Below is another piece by Stuart Chase, as we consider the virgin birth. You can read more from him over at deformed.co.za.
It is impossible for a virgin to conceive, they argue. And yet the Bible tells us quite plainly that Mary did conceive, and give birth, as a virgin. The question to be asked is, how important is the doctrine of the virgin birth to historic Christianity? Its significance is at least fourfold.
First, it is significant because it shows that his birth was supernatural.
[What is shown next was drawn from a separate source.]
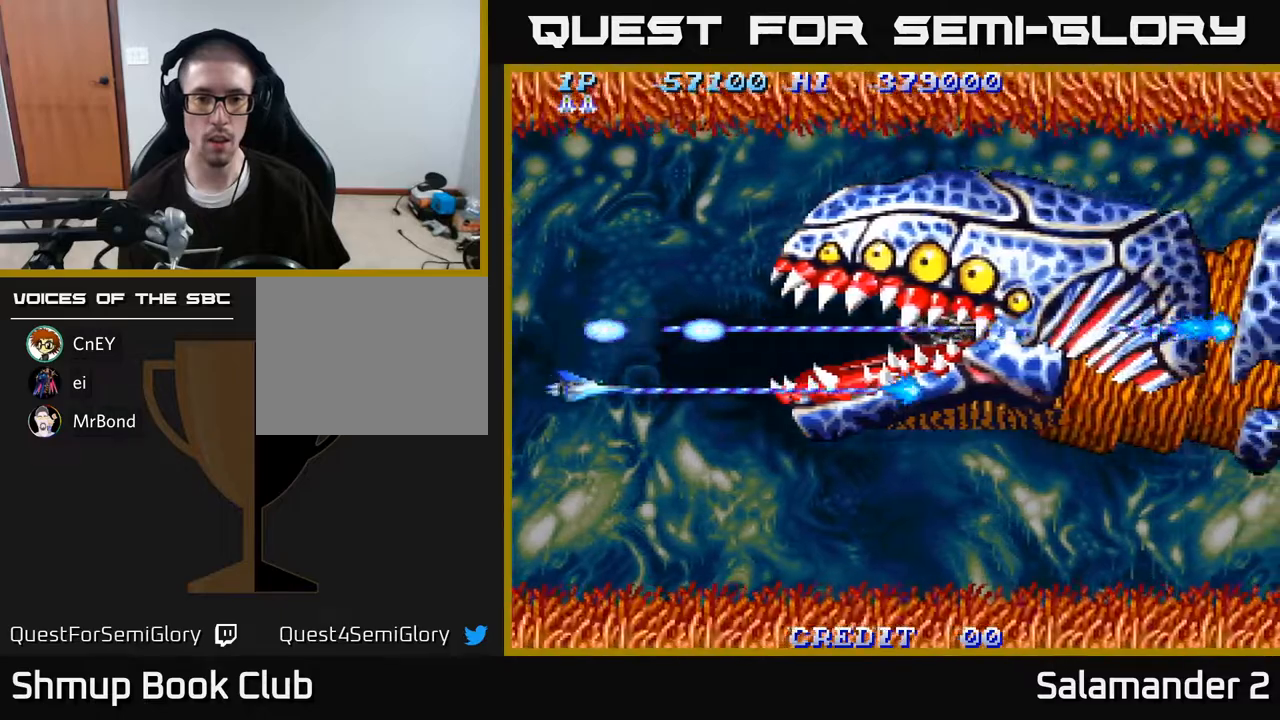
{"buttons": ["A"], "right_stick": "center", "events": [[250, "DPAD_DOWN", "up"]]}
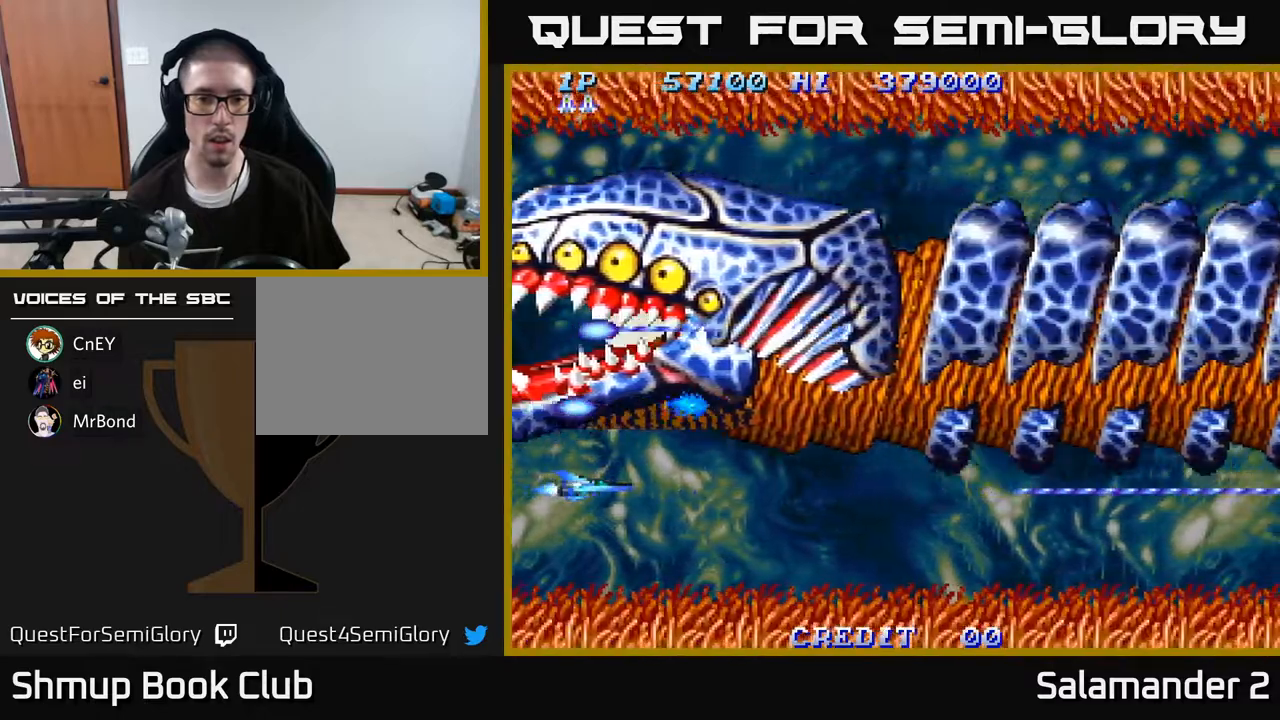
{"buttons": ["A"], "right_stick": "center", "events": []}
Right from the outset, Jesus’ life was shown to be one of supernatural significance. The story of Jesus of Nazareth commenced with a supernatural birth and concluded with a supernatural resurrection and ascension. As Donald Macleod notes, “The virgin birth is … blatantly supernatural, defying our rationalism, informing us that all that follows belongs to the same order as itself and that if we find offence there is no point in proceeding further.”[1. Donald Macleod, The Person of Christ: Contours of Christian Theology (Downer’s Grove: Inter-Varsity Press, 1998), 37.]
Second, it is significant because it shows that humanity can’t redeem itself. The human race was infected by sin. The sin nature, it seems, is passed from father to children; Jesus was therefore born without a sin nature because he had no biological human father. This made him uniquely qualified to serve as humanity’s Saviour.